PAGE TEXT>
-- Opening Marker --
Hearing so much about the speed of light, made us take the notion for granted. It is a basic constant of the Universe that says light travels at that magnificent speed because of the way the Universe functions, and that’s it.
Outside of the world of astronomy and high-energy particle physics, light seems to be spontaneous. Or at least, that is what our ancestors have assumed. This changes in the late 1600s, when astronomer Ole Romer released a bunch of observations. He discovered the fact that something was not ‘right’ with light after he analyzed Io, the first moon of Jupiter.
At regular intervals, Jupiter and its moon would line up, and the planet would no longer allow researchers to see Io. The process continues every few days over the course of a year.
Cracking the Peculiar Pattern
Romer then observed something peculiar about the eclipses of Io: sometimes, they were taking place with a bit of a distance between them, and sometimes, they were a little closer. After a few years, the astronomer elucidated the mystery. Apparently, when the Earth was moving closer to Jupiter, the eclipses of Io got closer together, and when the Earth‘s orbit around the Sun was moving away from the gas planet, the eclipses were more distant.
-- Closing Marker --
RECORD SET>
-- Opening Marker --
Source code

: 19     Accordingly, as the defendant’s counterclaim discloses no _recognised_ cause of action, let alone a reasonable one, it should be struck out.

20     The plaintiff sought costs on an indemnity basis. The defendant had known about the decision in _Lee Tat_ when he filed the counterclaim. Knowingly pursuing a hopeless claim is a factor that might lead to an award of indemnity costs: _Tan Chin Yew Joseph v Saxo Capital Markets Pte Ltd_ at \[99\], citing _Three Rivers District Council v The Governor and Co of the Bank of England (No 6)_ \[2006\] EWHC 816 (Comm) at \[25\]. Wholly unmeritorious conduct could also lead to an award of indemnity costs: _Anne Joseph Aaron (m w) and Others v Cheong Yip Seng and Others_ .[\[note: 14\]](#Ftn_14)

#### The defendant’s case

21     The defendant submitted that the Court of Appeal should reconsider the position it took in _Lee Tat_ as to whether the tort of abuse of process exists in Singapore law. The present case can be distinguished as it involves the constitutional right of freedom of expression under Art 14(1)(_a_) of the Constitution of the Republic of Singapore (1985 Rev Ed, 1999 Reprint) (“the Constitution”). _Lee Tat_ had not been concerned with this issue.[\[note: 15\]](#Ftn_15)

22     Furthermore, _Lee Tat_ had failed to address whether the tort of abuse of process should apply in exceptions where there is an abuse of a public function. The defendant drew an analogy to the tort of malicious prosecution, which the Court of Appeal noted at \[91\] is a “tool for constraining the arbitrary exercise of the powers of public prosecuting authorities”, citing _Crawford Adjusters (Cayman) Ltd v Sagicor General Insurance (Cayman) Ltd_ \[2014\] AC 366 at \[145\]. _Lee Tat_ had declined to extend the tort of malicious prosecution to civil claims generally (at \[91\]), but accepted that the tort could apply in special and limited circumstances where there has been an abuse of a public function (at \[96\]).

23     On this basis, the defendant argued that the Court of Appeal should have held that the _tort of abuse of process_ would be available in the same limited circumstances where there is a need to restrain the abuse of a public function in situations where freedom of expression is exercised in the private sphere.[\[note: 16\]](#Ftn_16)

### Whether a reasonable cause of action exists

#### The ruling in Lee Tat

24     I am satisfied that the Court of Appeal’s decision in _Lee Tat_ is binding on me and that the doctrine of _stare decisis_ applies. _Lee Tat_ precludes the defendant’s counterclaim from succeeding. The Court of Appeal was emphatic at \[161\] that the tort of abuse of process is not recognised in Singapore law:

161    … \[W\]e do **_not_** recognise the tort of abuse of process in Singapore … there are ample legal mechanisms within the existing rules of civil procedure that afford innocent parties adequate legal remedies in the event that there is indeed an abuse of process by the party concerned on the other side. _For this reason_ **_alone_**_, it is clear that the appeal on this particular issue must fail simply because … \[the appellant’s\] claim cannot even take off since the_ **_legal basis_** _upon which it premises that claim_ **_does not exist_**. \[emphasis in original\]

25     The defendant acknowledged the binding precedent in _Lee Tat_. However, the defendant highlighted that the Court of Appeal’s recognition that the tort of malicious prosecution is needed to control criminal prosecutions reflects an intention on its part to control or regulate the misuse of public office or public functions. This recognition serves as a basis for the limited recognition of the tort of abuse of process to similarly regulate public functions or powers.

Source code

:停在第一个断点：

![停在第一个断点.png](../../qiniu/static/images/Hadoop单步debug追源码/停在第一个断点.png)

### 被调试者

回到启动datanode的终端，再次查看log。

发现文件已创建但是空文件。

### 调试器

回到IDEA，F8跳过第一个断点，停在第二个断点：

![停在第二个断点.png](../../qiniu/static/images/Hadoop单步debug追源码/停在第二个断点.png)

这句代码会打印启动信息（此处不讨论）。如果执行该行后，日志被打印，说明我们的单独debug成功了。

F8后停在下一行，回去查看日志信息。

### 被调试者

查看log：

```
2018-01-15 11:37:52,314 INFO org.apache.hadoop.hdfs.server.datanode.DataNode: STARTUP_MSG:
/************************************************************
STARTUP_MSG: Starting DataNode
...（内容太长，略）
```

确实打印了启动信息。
-- Closing Marker --
YOUR TASKS>
**A.** In the text on the speed of light, which moon did Ole Romer study when he noticed something odd about light?
**B.** Write the next part of the text on the speed of light, picking up after its last sentence.

EXERCISE ANSWERS>
**A.** Io, the first moon of Jupiter.

**B.**
However, the only way to solve the mystery was for light to have limited speed. If the scientists were to observe an eclipse of Io in a particular position of Earth‘s orbit, and if we happen to distance from Jupiter, the next eclipse would occur a bit later. That happens because we have to wait for the occurrence of the eclipse, and the time it takes for light to travel the additional distance the Earth has made. The reverse happens when moving closer to the gas planet as well.
From these findings, Romer could estimate the speed of light. He stated it to be 220,000 km/s, which is not that different than the modern value of 299,792 km/s.